Task details: Please write out exactly the lines of the data below from the line holding "broader use of augmented reality to" through the line holding "and work procedures.", and leave out the rest.

Data under study:
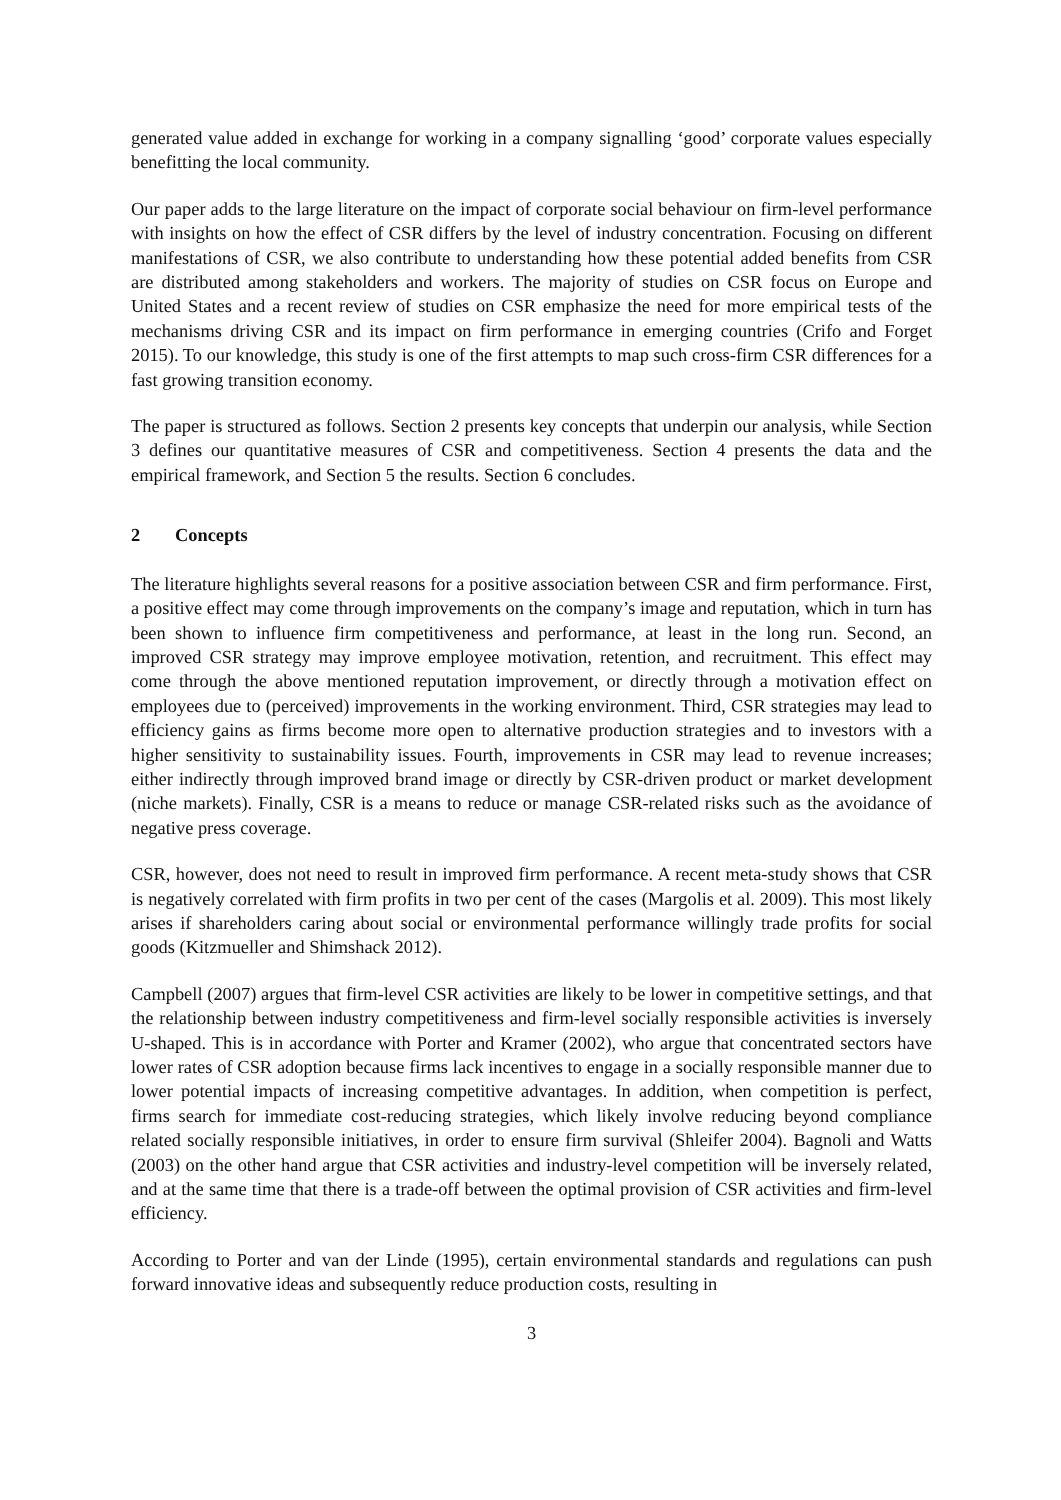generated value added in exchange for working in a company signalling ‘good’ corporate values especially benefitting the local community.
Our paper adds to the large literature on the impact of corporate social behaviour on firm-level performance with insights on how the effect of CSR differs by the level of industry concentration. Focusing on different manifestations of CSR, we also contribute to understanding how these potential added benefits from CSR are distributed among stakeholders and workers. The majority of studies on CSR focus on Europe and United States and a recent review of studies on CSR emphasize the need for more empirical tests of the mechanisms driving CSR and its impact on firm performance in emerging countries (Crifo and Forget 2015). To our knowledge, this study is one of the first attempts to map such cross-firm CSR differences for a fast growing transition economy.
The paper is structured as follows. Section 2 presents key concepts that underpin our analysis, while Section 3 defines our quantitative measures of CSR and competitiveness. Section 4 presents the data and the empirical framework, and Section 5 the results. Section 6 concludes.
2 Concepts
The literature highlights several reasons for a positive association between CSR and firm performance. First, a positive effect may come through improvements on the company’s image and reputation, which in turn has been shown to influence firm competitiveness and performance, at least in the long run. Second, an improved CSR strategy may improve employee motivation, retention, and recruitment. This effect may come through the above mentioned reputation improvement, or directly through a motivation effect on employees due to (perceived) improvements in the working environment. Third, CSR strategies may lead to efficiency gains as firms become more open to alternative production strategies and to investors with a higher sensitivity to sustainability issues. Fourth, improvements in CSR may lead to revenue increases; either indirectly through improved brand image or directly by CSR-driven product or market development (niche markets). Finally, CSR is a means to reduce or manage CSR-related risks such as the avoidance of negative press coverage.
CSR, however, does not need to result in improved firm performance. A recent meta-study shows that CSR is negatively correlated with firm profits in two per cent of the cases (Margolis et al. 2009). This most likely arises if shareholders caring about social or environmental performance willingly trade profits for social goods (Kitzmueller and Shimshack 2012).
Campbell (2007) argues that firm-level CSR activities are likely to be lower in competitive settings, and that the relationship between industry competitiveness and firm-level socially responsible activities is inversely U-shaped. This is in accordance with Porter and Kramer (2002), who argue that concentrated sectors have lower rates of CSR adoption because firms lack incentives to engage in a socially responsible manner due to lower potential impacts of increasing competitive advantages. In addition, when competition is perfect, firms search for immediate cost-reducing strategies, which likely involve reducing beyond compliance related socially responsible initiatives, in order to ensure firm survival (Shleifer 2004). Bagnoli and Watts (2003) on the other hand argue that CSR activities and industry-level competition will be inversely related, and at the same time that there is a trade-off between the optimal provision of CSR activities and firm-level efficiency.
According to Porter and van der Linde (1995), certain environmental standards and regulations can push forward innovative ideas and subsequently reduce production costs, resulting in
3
==
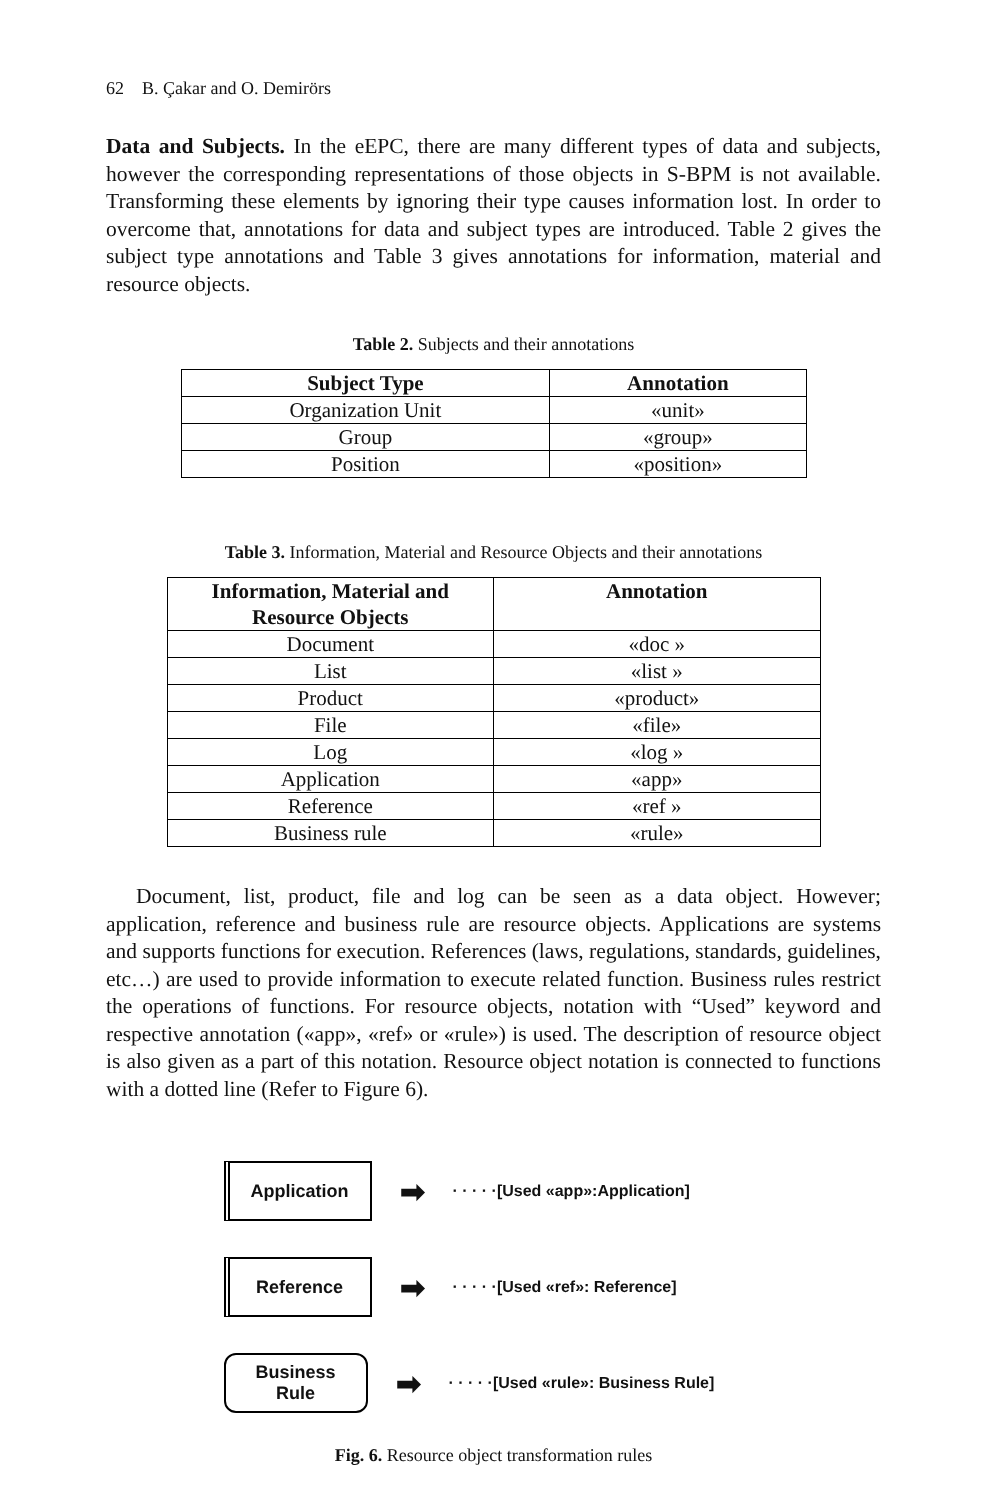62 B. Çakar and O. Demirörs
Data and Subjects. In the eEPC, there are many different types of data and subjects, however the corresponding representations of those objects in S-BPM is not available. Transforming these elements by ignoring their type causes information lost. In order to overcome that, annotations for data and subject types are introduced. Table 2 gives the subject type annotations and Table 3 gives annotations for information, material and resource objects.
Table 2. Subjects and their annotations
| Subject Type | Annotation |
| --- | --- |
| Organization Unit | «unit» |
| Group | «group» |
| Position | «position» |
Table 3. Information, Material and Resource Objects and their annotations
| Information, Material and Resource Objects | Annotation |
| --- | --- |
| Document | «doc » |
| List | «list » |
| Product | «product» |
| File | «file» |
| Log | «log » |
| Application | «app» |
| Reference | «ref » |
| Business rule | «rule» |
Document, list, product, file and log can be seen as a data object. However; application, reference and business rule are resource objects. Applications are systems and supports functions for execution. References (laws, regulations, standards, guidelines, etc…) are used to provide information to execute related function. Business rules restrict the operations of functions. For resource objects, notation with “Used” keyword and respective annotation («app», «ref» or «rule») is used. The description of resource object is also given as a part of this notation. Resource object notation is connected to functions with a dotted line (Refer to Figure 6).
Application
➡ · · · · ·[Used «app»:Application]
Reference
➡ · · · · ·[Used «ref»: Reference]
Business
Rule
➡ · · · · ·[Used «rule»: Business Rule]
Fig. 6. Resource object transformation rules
---
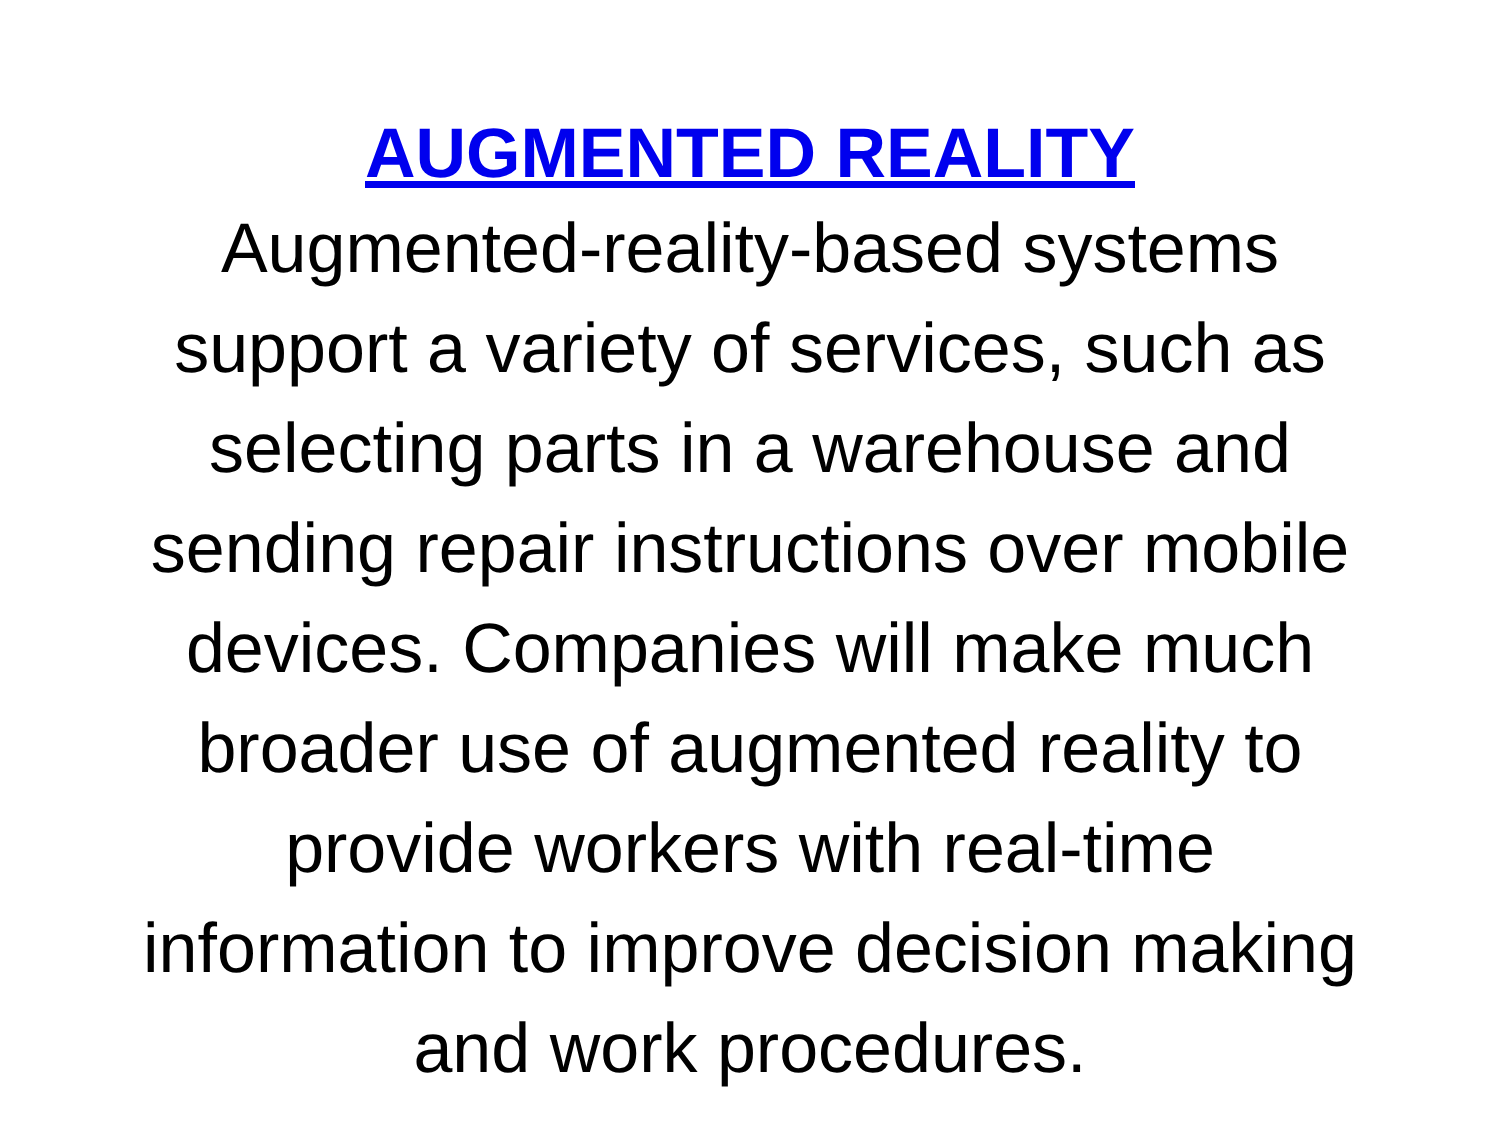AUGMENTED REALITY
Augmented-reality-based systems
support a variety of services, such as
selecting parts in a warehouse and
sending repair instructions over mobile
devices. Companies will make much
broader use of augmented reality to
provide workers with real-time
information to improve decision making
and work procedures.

Expected answer:
broader use of augmented reality to
provide workers with real-time
information to improve decision making
and work procedures.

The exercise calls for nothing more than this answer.